The ending of Rasputin's Daughter left me very curious about the main character, Maria Rasputin. She was a real person who witnessed much of what her father did, even for Prince Alexei. My curiosity stems from the historical aspects that surrounded Maria who is an overlooked historical figure, overshadowed by her father, the famous (as well as infamous) Grigori Rasputin, who was "the Rasputin" placed in history books. In most historical accounts, Grigori Rasputin is regarded as a conniving swindler to the Russian Crown who instigated the last Tsar and Tsarina into believing he had the power to cure their son of his hemophilia.
This book points out a more neutral slant about the Siberian Rasputin family. The author Robert Alexander rationally explains through the main character (Maria Rasputin) in Rasputin's Daughter that in early 20th century Russia it was well known that no one, not even a professed healer could cure hemophilia. All Grigori Rasputin did, according to Robert Alexander's version, was give the Royal family some hope when they needed it most. All parents naturally reach out to anything that can ensure hope when dealing with a child's terminal or chronic condition.

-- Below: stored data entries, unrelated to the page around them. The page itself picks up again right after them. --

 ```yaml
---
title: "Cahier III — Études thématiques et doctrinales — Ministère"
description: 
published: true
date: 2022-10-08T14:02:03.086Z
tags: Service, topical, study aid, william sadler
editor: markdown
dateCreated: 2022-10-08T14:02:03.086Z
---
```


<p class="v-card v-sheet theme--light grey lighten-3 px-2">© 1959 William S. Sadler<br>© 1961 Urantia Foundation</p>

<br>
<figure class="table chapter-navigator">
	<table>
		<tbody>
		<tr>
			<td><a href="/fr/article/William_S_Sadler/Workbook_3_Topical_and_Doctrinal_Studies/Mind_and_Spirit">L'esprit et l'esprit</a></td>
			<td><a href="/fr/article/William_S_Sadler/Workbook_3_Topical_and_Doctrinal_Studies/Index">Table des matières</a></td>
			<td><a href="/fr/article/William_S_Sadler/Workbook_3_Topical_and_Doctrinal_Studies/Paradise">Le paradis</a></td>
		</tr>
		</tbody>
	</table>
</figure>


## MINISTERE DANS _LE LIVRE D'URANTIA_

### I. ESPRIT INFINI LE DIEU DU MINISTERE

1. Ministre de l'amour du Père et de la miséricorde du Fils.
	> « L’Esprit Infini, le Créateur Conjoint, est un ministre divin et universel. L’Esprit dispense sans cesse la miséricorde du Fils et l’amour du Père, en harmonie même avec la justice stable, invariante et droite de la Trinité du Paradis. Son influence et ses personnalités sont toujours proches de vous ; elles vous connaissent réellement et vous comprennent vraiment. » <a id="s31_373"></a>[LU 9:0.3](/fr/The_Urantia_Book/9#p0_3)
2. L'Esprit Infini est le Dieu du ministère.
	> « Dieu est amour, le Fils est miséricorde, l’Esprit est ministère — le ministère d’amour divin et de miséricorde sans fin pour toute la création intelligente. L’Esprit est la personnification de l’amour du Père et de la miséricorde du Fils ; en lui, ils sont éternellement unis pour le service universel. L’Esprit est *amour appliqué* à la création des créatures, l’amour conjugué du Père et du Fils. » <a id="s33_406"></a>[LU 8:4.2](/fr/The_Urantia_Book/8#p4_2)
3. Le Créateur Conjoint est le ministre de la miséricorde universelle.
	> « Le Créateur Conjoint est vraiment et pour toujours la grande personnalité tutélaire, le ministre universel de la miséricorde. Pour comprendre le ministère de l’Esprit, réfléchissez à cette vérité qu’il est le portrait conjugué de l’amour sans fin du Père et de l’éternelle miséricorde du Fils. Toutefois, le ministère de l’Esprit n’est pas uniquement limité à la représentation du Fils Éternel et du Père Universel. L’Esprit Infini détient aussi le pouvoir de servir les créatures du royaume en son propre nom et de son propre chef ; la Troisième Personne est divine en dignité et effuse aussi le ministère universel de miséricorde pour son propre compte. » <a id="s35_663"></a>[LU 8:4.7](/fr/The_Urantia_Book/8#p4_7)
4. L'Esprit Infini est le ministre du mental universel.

No one wants to watch their child painfully slowly bleed to death. Diseases like hemophilia can create a helpless feeling in parents and family members who want to do something, anything, to ease the afflicted child's suffering. This point is poignantly illustrated in Rasputin's Daughter as an explanation for the how and why an illiterate Siberian, Grigori Rasputin, socially and politically rose to be such an integral part, as a trusted spiritual advisor and faith healer, of the last Russian Royal family known as the Romanovs.
Rasputin's Daughter further shows its readers the more sensible aspects of the early 20th century Russian society. They did not have the scientific and medical knowledge most do today. They did not live in a high technological world brimming with medical breakthroughs or the Internet that delivers vast amounts of information as one "surfs". The Russian people in the early 20th century were agrarian and still believed in ancient superstitions and spiritual beliefs. Why they would reach out to any "faith" healing method, even from a questionable outside source coming from Siberia like the Tsar and Tsarina did. Granted the educated Tsarina Alexandra was not originally from Russia, but she still believed in "faith healing", just like some do today.
Highly recommend this National Bestseller Rasputin's Daughter. This is a well written novel that captivated my attention throughout its 298 pages. For those who love historical fiction with fairly accurate history facts, this book is definitely a "must read."